(Quoted passage)
▬▬▬▬▬▬
All-Star Latin Music Artist and Producer
When he left Berklee in 1993, Tommy Torres wasn’t plotting the course that would lead him straight to winning a Grammy and three Latin Grammy awards for cowriting and producing hugely successful records for Latin music superstars. These endeavors were a fruitful detour from launching his own career as a singer/songwriter.
These days Torres remains in demand as a producer, and his performing and recording career is also in high gear. Most recently, his fourth album 12 Historias (12 Stories), entered the Latin album charts at number one and was nominated for a 2013 Latin Grammy in the Best Singer-Songwriter Album category. It is also nominated for an American Grammy in the Best Latin Pop Album category. [This story goes to press just before the January 26 Grammy Award telecast.] As well, Warner Music Latina released an in-concert CD and DVD package titled 12 Historias En Vivo.
During his youth in Mayagüez and San Juan, Puerto Rico, Torres became well acquainted with American pop culture through top-40 radio and American TV shows. He pored over album credits to learn the names of those creating his favorite records. Because he was largely self-taught when he arrived at Berklee in 1989, Torres had to pedal fast to keep up with the pack. But diligence and desire enabled him to graduate magna cum laude in 1993 with a demanding double major in MP&E and commercial arranging.
Upon leaving Berklee, Torres took a job as an assistant engineer in Sony’s New York studios. After hours he recorded demos of his own songs in the company’s studios. On the advice of a Sony A&R man, Torres moved to Miami to be closer to the heart of the Latin music industry. His first break as a songwriter came as he shopped his demo. That opened a door to cowriting a pair of dance songs with members of the Puerto Rican pop-rock band Menudo. Both tunes went to number one. Torres was soon signed to a Sony subsidiary as an artist and made his eponymous debut album.
But the label delayed releasing the disc and the launch of Torres’s solo career stalled. What initially appeared as a dark cloud overhead later revealed a silver lining. The execs hadn’t completely shelved his music, but they started playing Torres’s songs for other singers seeking great tunes with Spanish lyrics. In a further twist of fate, top artists cherry-picked some of the album’s best songs before Torres’s versions could get out there—but then the artists asked Torres to produce them.
▬▬▬▬▬▬
(Required task A) Name every city mentioned in the Tommy Torres profile.
(Required task B) According to the Tommy Torres profile, why did Torres move to Miami?
(Required task C)
Answer from the Tommy Torres profile:
(i) In what year did Torres arrive at Berklee?
(ii) At what position did 12 Historias enter the Latin album charts?
(iii) Members of which band did Torres cowrite two dance songs with?
Answer using only the Tommy Torres profile.

(Available data)
▬▬▬▬▬▬
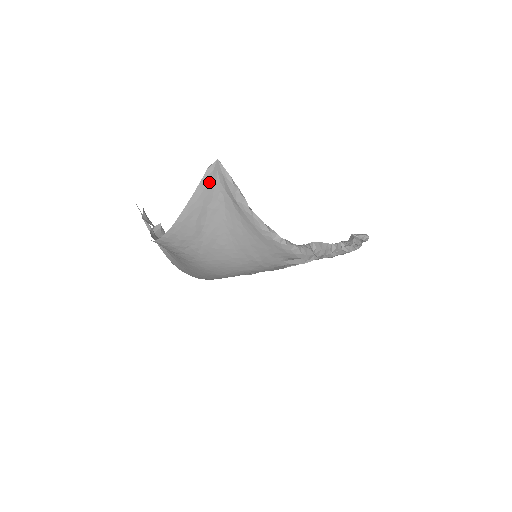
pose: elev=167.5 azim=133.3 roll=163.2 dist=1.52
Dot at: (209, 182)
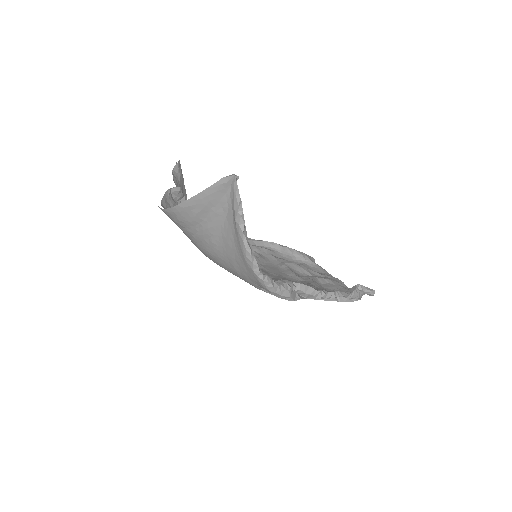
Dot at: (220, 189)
▬▬▬▬▬▬
(Exercise answer A) Mayagüez, San Juan, New York, Miami

(Exercise answer B) He moved on the advice of a Sony A&R man so he could be closer to the heart of the Latin music industry.

(Exercise answer C)
(i) 1989
(ii) Number one
(iii) Menudo